TASK OBJECTIVE →
From the entries below, reproduce word for word every line starting with the line containing "has significantly helped" and going on through the line containing "project, stepping away", with both of those lines included.

DATASET RECORDS →
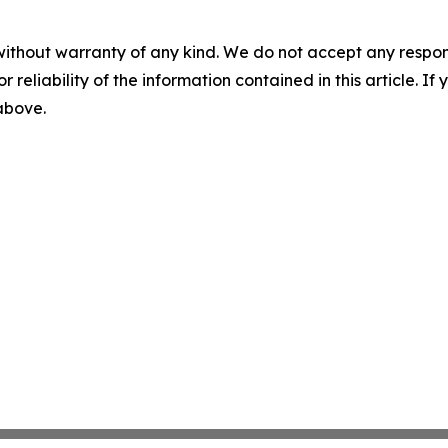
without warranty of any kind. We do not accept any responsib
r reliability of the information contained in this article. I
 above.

==

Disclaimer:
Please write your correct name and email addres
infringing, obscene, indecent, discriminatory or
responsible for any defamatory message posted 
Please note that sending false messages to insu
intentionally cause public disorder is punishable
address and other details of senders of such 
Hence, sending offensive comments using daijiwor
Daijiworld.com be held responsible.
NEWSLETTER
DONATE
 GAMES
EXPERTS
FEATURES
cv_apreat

---

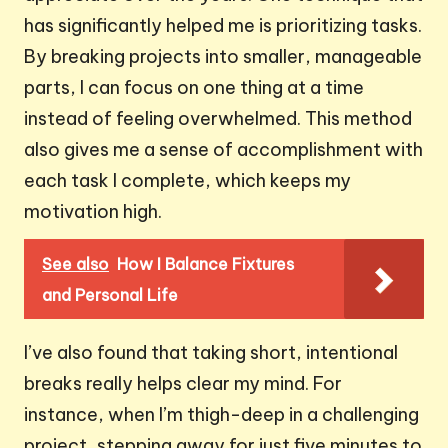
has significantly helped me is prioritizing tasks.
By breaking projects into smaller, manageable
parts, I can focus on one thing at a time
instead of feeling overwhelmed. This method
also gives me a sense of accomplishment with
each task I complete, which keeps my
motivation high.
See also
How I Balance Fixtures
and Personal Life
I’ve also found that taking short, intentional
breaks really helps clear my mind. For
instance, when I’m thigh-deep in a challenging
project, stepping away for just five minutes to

FINISHED EXERCISE →
has significantly helped me is prioritizing tasks.
By breaking projects into smaller, manageable
parts, I can focus on one thing at a time
instead of feeling overwhelmed. This method
also gives me a sense of accomplishment with
each task I complete, which keeps my
motivation high.
See also
How I Balance Fixtures
and Personal Life
I’ve also found that taking short, intentional
breaks really helps clear my mind. For
instance, when I’m thigh-deep in a challenging
project, stepping away for just five minutes to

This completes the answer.